Tuesday was a bright, beautiful, warm, sunny day, so I took advantage of it by starting some of this year’s seeds. As I did a couple of years ago, I spent some time with Environment Canada’s temperature database and came up with my “Best Guess” of a last-frost date for our area of March 8th. I do this because I can’t find any published Last Frost data that A) isn’t 30 years out of date, and B) is for a city within 50 kilometers of where I live. Calculating 8 weeks back from March 8th tells me I should be starting the bell pepper and hot pepper seeds this week. If I was planning to grow eggplant/aubergine, I’d be starting them too:

  • 12 pots of “King of the North” sweet red peppers
  • 8 pots of “Marconi Red” sweet red peppers
  • 2 pots of “Long Red Cayenne” hot peppers
  • 2 pots of “Orange Thai” hot peppers.

Yes, it’s a lot of peppers, but sweet red peppers are A) expensive, and B) t!’s favourite vegetable, so I want to grow as many of them as I possibly can. I’m trying hard to concentrate on growing what we eat this year, and growing things that are high up on the “Dirty Dozen” food list, and growing things that are expensive to buy in the shops. So for instance, this year I’m probably going to give the corn a miss, but try to grow two crops of spinach (an early one in the spring and a late one in the fall).
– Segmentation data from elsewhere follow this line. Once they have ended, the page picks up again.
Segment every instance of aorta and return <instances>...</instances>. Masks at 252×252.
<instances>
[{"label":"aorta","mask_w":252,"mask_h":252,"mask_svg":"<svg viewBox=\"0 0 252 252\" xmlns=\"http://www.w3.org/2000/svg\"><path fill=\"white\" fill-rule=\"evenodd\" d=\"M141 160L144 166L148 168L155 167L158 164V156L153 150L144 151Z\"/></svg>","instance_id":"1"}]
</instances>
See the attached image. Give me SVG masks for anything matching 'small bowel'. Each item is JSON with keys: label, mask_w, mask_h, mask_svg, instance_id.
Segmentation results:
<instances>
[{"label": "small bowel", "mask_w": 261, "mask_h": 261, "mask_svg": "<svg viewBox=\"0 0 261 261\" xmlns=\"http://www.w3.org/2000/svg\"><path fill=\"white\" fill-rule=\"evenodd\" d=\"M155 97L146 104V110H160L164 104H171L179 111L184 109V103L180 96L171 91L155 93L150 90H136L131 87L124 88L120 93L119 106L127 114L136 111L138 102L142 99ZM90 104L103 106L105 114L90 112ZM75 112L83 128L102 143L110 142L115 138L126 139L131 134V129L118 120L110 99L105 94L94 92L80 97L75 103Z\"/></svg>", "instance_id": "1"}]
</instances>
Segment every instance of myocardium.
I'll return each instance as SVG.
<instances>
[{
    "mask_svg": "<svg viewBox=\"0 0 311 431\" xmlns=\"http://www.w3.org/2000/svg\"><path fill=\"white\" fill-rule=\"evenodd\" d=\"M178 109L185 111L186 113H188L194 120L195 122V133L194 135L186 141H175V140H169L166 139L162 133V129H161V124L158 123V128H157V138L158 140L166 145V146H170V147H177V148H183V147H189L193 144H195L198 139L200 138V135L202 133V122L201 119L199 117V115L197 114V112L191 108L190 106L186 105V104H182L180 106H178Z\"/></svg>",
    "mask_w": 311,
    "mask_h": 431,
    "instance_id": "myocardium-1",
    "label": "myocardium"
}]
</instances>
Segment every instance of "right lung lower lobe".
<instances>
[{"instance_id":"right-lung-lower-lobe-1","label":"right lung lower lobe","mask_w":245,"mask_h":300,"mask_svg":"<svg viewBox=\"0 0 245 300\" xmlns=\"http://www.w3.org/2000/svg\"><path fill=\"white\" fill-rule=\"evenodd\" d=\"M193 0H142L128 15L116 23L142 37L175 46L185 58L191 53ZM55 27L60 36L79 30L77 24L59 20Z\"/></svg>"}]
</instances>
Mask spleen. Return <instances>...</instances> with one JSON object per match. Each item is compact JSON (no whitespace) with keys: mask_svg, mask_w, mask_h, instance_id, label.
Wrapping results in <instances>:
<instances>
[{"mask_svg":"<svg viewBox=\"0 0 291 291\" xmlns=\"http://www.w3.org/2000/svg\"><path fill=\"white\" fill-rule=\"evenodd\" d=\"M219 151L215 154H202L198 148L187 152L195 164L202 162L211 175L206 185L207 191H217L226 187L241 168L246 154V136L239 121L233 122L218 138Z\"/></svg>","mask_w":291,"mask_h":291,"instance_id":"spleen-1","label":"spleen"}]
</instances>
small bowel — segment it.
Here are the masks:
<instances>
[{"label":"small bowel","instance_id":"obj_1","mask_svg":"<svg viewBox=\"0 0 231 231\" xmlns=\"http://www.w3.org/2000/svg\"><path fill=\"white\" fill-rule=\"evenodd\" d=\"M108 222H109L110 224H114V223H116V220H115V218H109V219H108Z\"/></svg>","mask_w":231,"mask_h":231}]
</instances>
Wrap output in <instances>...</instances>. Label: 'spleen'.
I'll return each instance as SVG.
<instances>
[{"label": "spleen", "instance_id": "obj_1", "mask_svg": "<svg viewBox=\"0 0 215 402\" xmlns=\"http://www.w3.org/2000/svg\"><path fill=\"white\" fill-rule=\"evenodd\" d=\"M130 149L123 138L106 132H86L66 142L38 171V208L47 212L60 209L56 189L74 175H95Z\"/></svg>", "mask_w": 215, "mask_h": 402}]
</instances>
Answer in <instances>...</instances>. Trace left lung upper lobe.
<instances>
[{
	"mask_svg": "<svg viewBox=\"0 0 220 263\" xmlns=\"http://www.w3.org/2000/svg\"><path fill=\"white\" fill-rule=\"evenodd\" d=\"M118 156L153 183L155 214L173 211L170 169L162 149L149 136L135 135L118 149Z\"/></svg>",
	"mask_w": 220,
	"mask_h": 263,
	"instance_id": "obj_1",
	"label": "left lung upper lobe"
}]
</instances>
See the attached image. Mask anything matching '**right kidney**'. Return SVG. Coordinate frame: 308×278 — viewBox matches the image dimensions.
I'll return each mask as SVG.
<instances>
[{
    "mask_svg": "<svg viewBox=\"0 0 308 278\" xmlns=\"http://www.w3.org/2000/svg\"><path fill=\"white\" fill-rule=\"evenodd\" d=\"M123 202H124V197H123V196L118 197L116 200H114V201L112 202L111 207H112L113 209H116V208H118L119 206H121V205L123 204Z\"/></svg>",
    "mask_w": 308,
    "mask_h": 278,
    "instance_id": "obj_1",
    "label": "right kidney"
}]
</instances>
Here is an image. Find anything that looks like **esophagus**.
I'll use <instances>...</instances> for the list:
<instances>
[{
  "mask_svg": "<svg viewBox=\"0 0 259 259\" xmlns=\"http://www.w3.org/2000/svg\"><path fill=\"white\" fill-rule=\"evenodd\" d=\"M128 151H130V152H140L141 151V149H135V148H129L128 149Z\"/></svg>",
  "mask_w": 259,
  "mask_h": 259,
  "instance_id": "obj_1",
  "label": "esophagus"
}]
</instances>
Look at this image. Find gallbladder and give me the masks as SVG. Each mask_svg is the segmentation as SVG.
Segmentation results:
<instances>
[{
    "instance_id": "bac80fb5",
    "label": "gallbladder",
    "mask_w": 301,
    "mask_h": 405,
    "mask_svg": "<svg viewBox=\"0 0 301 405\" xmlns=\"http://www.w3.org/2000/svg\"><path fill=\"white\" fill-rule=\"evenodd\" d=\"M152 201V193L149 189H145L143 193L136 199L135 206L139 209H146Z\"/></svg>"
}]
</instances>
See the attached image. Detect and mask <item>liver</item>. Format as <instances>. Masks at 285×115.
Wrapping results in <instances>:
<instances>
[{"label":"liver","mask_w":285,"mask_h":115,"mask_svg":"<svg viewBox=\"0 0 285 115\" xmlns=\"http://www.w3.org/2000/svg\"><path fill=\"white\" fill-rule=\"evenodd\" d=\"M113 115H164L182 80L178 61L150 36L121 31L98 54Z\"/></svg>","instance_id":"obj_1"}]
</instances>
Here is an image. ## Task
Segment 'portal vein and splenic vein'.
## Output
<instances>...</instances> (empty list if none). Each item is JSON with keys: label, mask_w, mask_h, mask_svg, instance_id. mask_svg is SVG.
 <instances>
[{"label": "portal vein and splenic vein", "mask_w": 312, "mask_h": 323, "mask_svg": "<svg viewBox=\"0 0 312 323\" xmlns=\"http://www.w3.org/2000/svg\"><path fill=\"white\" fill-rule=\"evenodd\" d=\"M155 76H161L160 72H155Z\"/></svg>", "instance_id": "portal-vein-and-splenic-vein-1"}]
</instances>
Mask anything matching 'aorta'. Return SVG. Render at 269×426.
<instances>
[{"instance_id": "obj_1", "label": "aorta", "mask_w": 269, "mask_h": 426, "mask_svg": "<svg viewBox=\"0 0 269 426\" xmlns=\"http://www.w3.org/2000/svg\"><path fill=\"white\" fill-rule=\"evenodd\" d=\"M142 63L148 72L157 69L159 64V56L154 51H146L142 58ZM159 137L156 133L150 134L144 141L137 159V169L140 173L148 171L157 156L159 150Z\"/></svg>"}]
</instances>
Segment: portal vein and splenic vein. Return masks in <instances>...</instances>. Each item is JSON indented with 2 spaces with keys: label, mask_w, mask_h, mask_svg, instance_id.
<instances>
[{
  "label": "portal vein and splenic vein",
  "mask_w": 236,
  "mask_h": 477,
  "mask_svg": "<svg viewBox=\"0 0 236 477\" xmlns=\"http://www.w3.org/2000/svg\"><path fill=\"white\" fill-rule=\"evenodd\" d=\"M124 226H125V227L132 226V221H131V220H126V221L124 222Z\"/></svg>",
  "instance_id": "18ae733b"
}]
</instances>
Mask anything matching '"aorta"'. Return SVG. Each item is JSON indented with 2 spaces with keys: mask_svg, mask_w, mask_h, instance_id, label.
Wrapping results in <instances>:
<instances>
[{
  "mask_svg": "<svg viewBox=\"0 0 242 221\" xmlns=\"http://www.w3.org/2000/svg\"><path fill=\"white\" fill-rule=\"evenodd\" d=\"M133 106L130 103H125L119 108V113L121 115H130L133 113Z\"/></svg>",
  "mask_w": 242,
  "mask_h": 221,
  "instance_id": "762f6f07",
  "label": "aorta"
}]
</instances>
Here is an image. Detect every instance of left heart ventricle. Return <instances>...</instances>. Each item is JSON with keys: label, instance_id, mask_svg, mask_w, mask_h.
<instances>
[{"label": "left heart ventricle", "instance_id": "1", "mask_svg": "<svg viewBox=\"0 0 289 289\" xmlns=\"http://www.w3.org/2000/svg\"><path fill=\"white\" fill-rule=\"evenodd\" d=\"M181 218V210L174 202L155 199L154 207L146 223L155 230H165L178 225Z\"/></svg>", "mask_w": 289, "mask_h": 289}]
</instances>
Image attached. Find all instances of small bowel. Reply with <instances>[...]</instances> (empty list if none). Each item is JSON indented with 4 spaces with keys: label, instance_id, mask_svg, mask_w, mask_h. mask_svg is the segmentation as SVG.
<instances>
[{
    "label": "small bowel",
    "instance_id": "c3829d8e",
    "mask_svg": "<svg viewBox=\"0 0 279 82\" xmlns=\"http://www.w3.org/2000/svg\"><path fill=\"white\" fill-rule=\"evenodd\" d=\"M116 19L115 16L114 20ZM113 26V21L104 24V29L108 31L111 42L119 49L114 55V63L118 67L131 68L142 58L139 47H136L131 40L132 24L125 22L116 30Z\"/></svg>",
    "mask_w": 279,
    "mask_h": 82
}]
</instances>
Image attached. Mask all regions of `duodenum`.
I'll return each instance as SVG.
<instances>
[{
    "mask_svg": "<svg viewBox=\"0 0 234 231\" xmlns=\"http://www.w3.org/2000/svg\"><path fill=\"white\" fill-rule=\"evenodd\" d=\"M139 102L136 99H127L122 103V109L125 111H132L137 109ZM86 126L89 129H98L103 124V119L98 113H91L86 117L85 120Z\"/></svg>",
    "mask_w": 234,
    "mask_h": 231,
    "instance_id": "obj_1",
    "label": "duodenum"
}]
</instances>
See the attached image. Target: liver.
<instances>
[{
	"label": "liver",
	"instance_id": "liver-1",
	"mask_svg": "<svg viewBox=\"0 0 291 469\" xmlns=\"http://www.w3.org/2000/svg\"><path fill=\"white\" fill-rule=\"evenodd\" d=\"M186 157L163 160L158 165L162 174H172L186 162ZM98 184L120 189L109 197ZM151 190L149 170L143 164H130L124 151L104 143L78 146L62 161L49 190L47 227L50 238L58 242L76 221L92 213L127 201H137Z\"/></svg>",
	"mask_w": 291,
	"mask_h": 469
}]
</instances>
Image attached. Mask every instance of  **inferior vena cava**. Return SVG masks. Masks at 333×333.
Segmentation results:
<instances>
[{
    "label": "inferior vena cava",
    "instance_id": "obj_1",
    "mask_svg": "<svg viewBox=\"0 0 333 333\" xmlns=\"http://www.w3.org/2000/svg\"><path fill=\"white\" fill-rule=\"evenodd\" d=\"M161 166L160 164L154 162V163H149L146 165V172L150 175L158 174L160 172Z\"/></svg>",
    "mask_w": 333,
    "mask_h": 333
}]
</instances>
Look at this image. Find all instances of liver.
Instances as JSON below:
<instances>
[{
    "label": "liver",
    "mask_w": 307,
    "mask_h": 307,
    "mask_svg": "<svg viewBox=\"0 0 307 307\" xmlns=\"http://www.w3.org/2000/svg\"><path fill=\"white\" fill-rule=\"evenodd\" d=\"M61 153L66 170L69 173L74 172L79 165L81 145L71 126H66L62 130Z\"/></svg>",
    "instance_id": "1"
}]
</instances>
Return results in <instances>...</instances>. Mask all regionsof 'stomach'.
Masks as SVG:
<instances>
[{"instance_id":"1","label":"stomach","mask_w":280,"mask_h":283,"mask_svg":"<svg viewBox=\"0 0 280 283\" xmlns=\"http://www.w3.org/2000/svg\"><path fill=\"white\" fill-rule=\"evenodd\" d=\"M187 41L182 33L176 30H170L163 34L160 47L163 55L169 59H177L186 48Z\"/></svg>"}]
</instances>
Once the seeds were planted, I racked them in the mini-greenhouse that usually starts out in a sunny corner of the kitchen, and then moves outside once the seeds have sprouted and the weather has warmed up:

These are just the tip of the massive iceberg that is this year’s plans for the garden:

  • Tomato, paste – Amish paste
  • Tomato, paste – Opalka
  • Tomato, paste – Federle
  • Cucumber – Straight Eight
  • Zucchini, yellow – Golden
  • Squash, winter – Australian Butter
  • Squash, winter – Connecticut Field Pumpkin
  • Melon – Cantaloupe
  • Onions
  • Parsnips – Harris Model
  • Turnip – Golden Globe
  • Peas, edible-podded – Mammoth Melting Sugar Pea
  • Peas, sweet – Sugar Snap Pea
  • Spinach – Bloomsdale Longstanding
  • Beans, dry – Great Northern
  • Beans, dry – Black Turtle
  • Carrots – Scarlet Nantes
  • Basil – Genoese
  • Potatoes, early – Norland
  • Potatoes, main crop – Desiree

I get most of my seeds from The Cottage Gardener, because I like supporting a small, relatively local, family business, and because I believe in buying seeds from as geographically close to me as possible so that the varieties I’m planting are well adapted to our climate. I highly recommend them.